#### Your instructions
Output the complete listing exactly, please, and keep the pictures out of it.

#### Given data

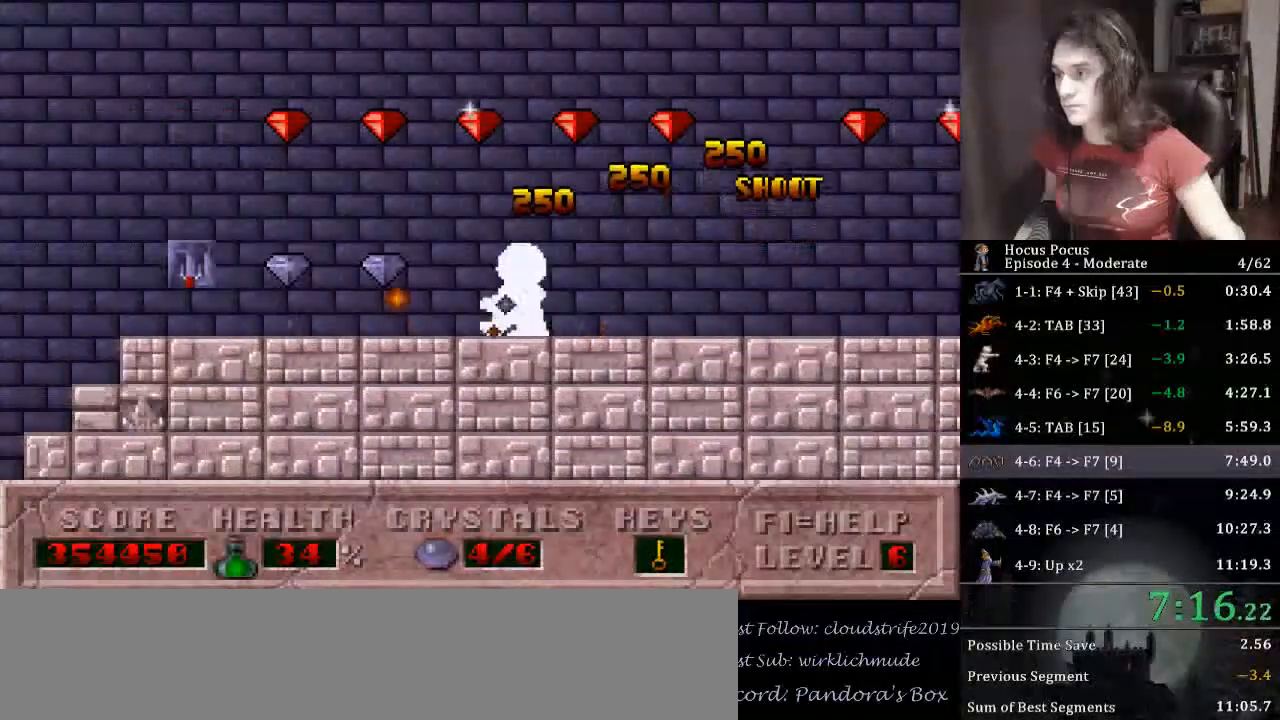
{"keys": ["left"], "events": [[233, "ctrl_l", "up"]]}
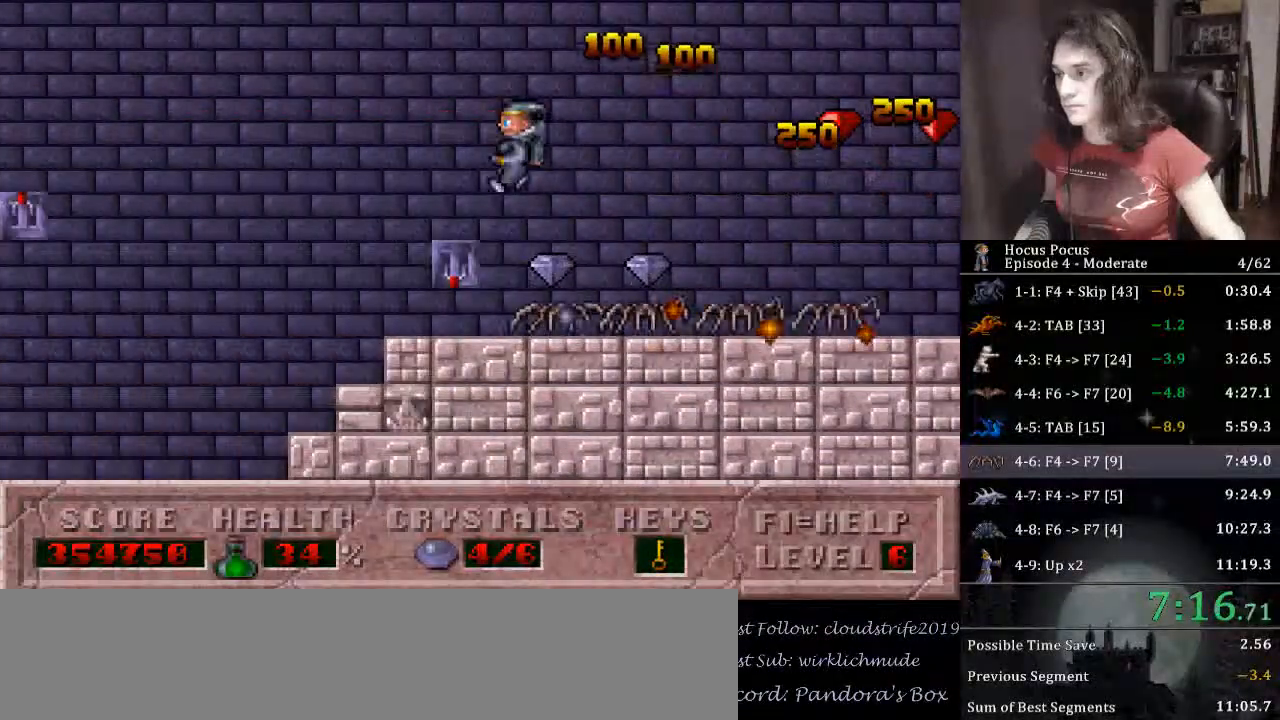
{"keys": ["left"], "events": [[33, "left", "up"], [200, "up", "down"], [333, "left", "down"], [367, "up", "up"]]}
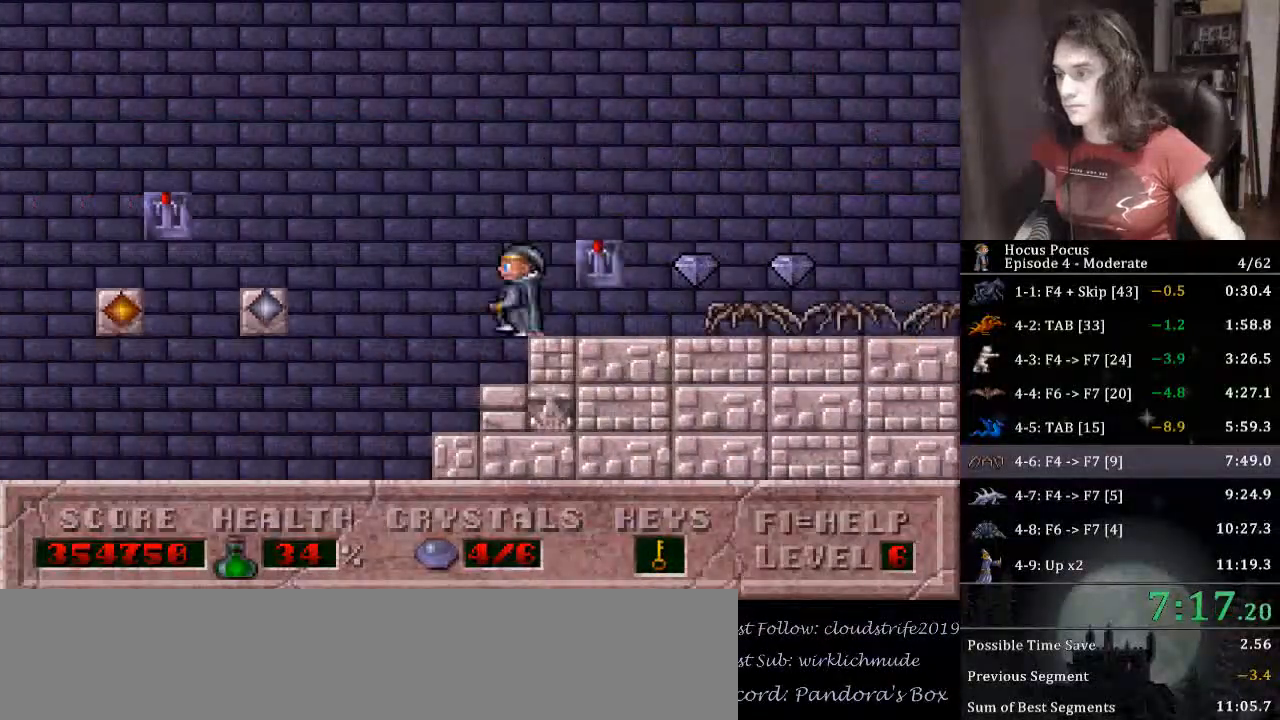
{"keys": ["left"], "events": []}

#### Solution to the exercise
{"keys": ["left"], "events": [[233, "ctrl_l", "up"]]}
{"keys": ["left"], "events": [[33, "left", "up"], [200, "up", "down"], [333, "left", "down"], [367, "up", "up"]]}
{"keys": ["left"], "events": []}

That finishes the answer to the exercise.